We are not all the same and as long as there are plenty of options for same-sex couples to have access to adoption services, surely our society’s interests are served without recourse to blanket bans.
(Rev Dr) Thomas J Shields
There is so much about Michael Kelly’s defence of the discrimination practised by St Margaret’s adoption agency that is disgraceful and ludicrous that it is difficult to know where to start in rebuttal.
The National Secular Society has no wish to see the agency close, but merely wants it to obey the law, as Scotland’s other former Catholic adoption agency, St Andrew’s in Edinburgh, has been doing for the past five years.
Why is that so difficult, when St Andrew’s has shown the way, with Cardinal Keith O’Brien’s backing, and in such exemplary fashion?
Let’s imagine that an adoption agency refused to consider applications from prospective adopters purely on the grounds of their Catholic faith and deliberately restricted the pool of prospective parents by excluding Catholics, the law of the land notwithstanding.
The howls of victimhood at the hands of sectarianism would be long and shrill from Peter Kearney in the Scottish Catholic Media Office, and for once they would be completely justified.
That there are other adoption agencies to which such Catholics could be referred is irrelevant.
If Michael Kelly had been writing in a similar vein about Alabama in 1955 and the case of Rosa Parks, then he and St Margaret’s are arguing that she would not have suffered the racial discrimination (that coincidentally kick-started the civil rights movement) if she had been redirected to another bus that allowed black people to sit where they wanted.
That way, she would not have been breaking the Alabama racial segregation law by sitting in a seat reserved for white folks. It is a further shame on Scotland that such an option was expressed in a meeting with the adoption agency by a minister in the Scottish Government.
Michael Kelly’s final assertion that there is a hierarchy of rights at work, with religion at the bottom, is laughable.
His interpretation of “religious freedom” seems to be that it must give religious people the freedom to make life intolerable for others. In his world, the persecutors become the persecuted.
National Secular Society
Michael Kelly questions today my statement that research evidence shows clearly that children do as well with same-sex parents as they do with mixed-sex parents.
He cites research by Mark Regnerus as throwing doubt on this. However, the Regnerus study has been widely discredited.
It did not study same-sex couples as parents at all, but rather tried to identify people who might have had a lesbian or gay parent simply by asking them whether they thought their parent had ever had sex with someone of the same sex.
That does not constitute a valid comparison of same-sex and mixed-sex couples’ parenting.
The best way to assess the research in this area is to look at the reviews that have considered it all. For example, earlier this year, the American Sociological Association (ASA), the professional body for researchers in this field, provided an evidence brief on this issue to the US Supreme Court.
It states: “When the social science evidence is exhaustively examined – which the ASA has done – the facts demonstrate that children fare just as well when raised by same-sex parents.”
Michael Kelly claims that many MSPs expressed misgivings about the law allowing same-sex couples jointly to adopt.
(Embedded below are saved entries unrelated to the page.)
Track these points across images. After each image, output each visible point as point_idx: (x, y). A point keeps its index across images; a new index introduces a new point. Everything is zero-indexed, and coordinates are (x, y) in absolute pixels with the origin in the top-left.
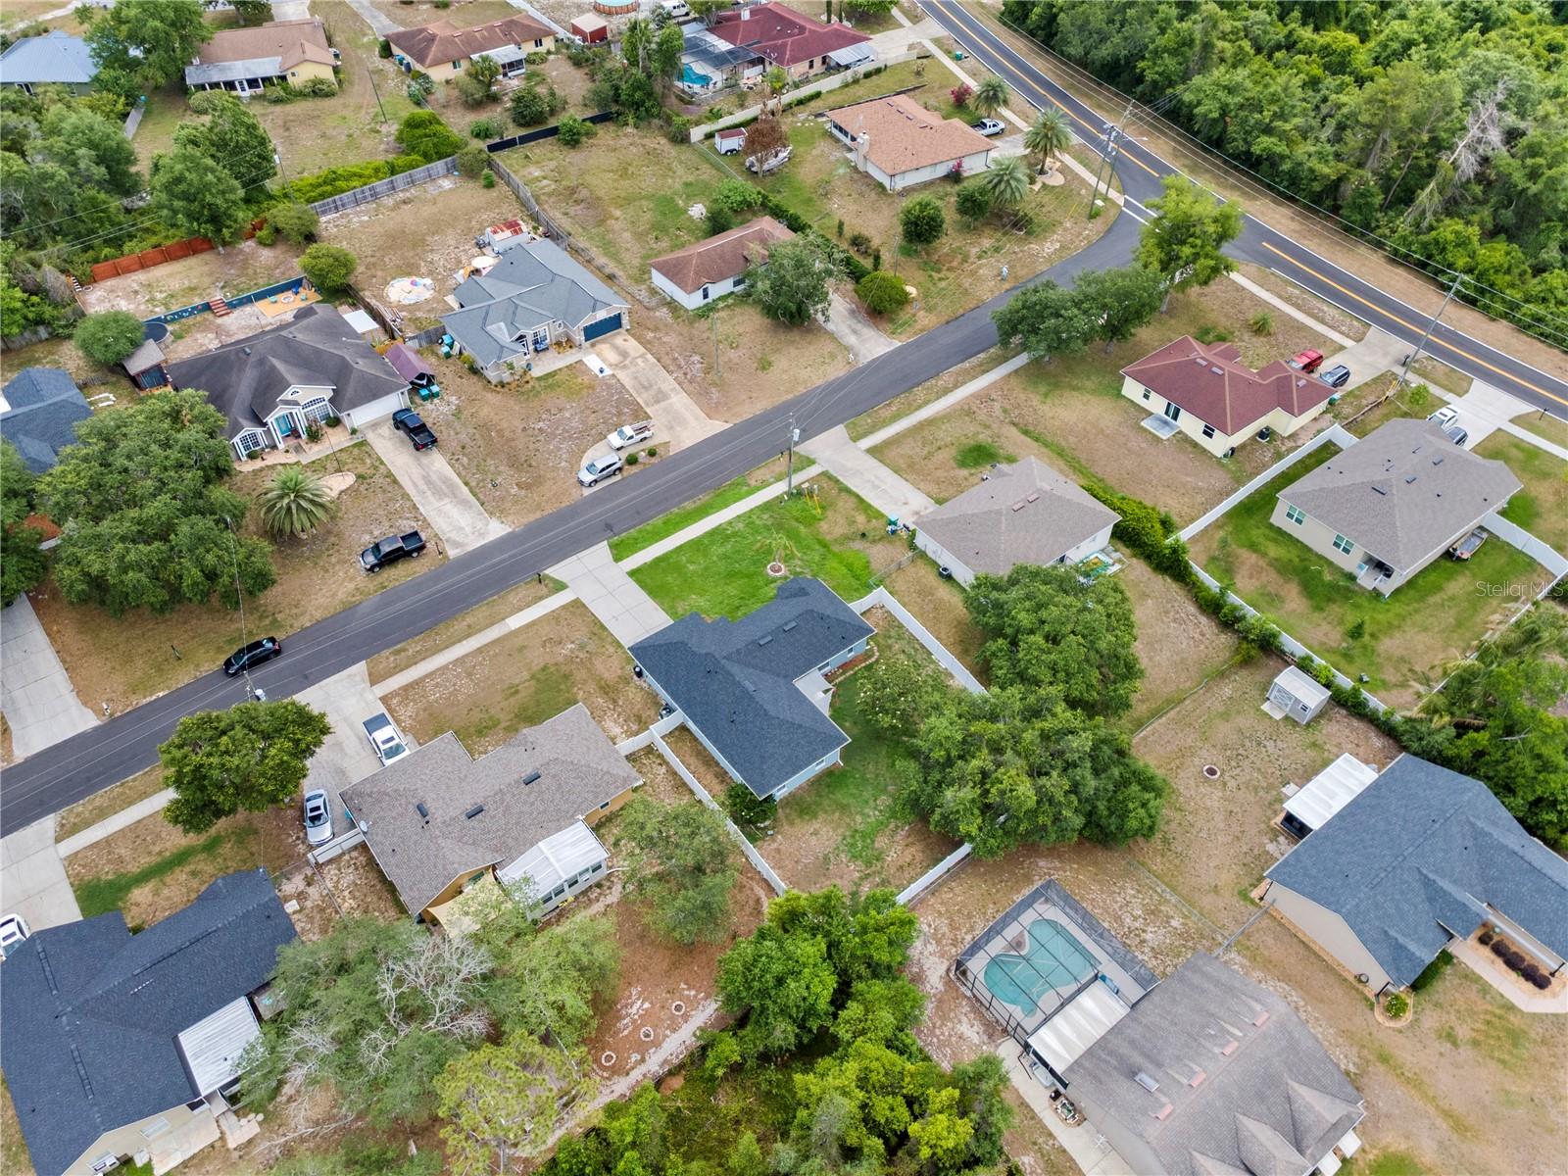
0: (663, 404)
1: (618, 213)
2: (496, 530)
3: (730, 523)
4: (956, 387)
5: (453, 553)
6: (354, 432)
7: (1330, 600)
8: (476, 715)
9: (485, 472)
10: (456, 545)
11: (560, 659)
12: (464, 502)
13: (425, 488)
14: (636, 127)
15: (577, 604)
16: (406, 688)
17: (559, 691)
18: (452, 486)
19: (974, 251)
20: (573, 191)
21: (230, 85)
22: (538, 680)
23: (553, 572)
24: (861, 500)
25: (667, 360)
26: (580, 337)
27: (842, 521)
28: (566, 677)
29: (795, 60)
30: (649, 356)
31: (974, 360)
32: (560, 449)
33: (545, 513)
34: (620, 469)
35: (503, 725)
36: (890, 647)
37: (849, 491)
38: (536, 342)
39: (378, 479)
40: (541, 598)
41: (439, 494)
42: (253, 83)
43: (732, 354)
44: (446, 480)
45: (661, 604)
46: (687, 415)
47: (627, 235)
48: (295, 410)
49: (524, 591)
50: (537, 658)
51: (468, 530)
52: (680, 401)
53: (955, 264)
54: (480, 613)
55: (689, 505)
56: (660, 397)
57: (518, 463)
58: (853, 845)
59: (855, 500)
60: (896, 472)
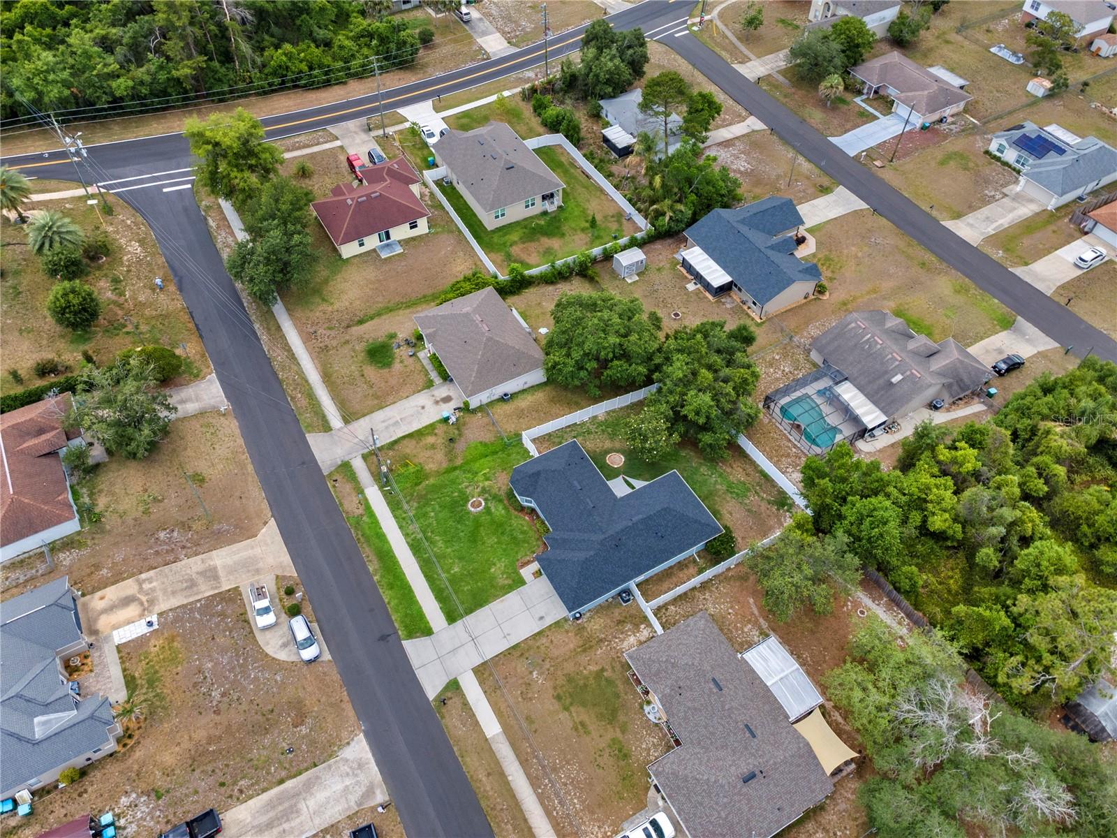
0: (221, 573)
2: (359, 749)
3: (406, 535)
4: (289, 350)
5: (381, 796)
8: (607, 760)
9: (268, 761)
10: (370, 792)
11: (549, 684)
15: (481, 671)
17: (585, 686)
18: (280, 799)
22: (571, 704)
23: (432, 693)
24: (410, 436)
25: (155, 561)
27: (429, 453)
28: (570, 680)
30: (143, 576)
31: (260, 331)
32: (257, 678)
33: (346, 698)
35: (619, 735)
37: (396, 442)
40: (466, 704)
41: (290, 813)
44: (271, 805)
45: (496, 597)
46: (244, 554)
49: (452, 722)
50: (545, 705)
51: (348, 782)
52: (222, 557)
54: (473, 766)
55: (374, 566)
57: (264, 724)
58: (737, 494)
59: (406, 442)
60: (382, 408)
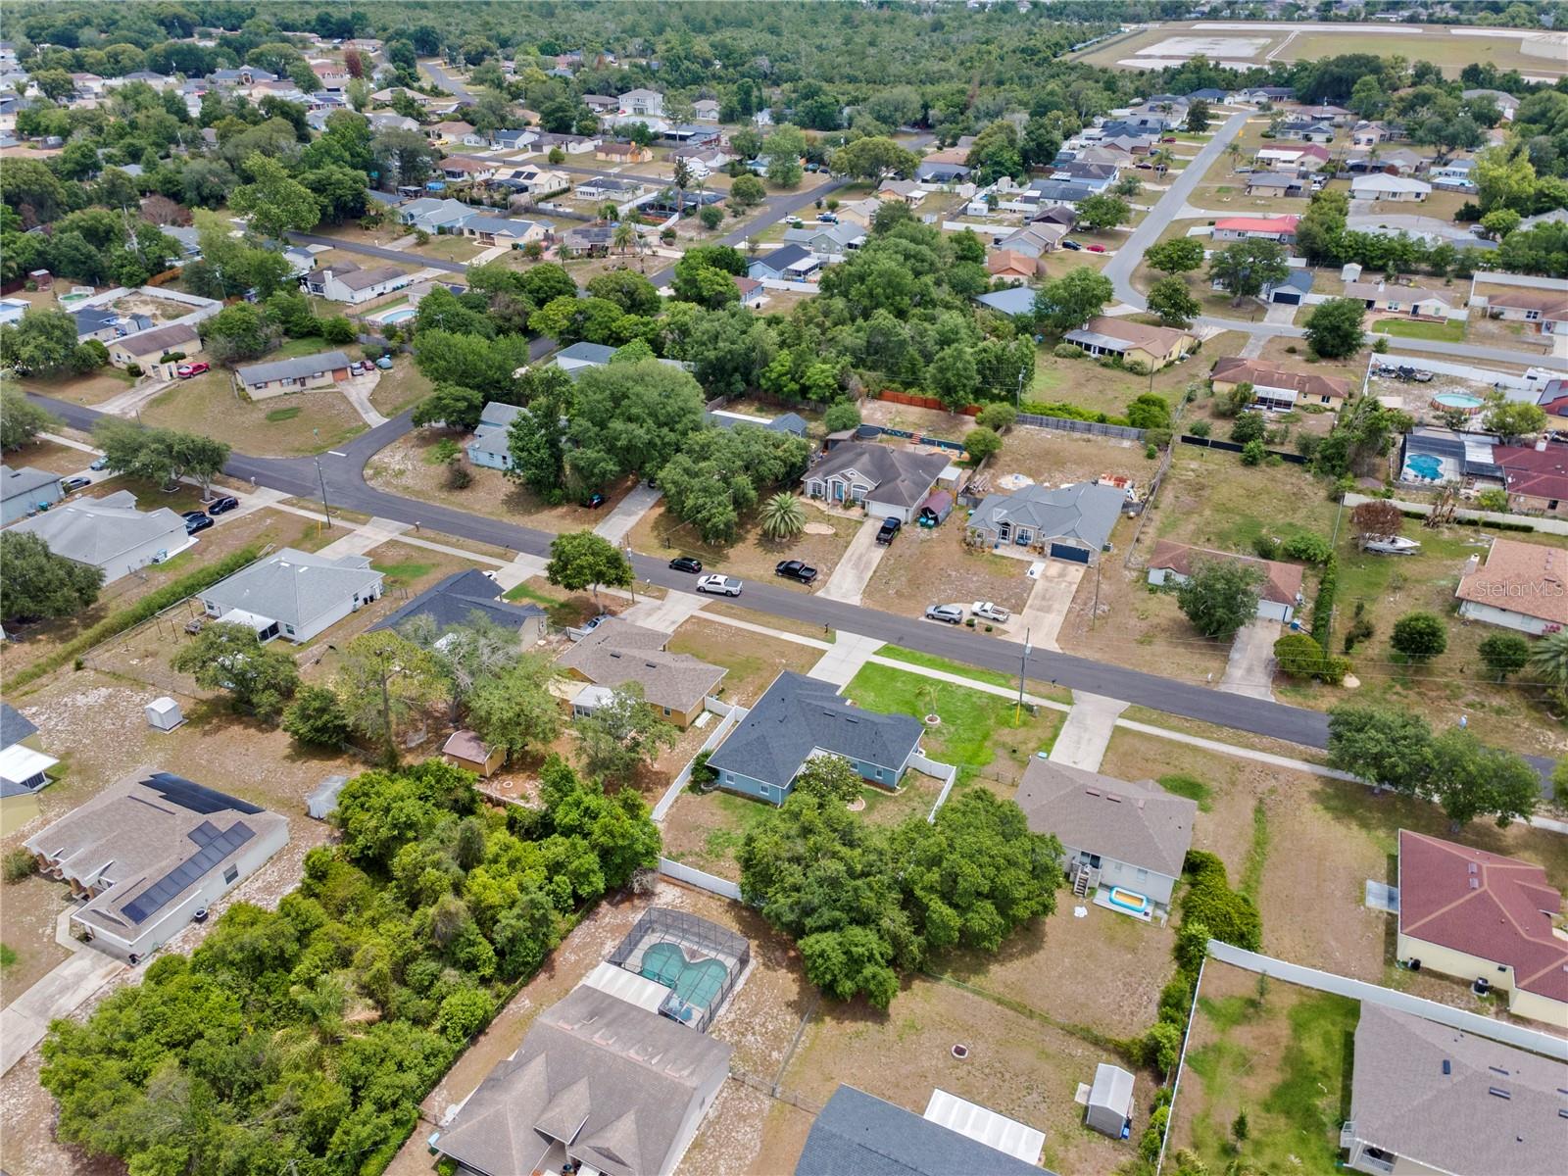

But after considering the evidence, MSPs unsurprisingly voted for that law by 101 votes to six.
Michael Kelly’s excellent article made clear the way that “gay rights” are crushing all dissent underfoot, through whichever government agency is available.
How has a small campaigning group come to dominate the political and media establishment to this extent?
Could it be that we are run by a generation who largely chose to reject Christian sexual ethics in their own lives, and who therefore now grasp at the opportunity presented by this issue to portray traditional sexual morality in a negative light, thus indirectly justifying themselves?
There are two common responses to those who disturb our conscience: repentance or anger.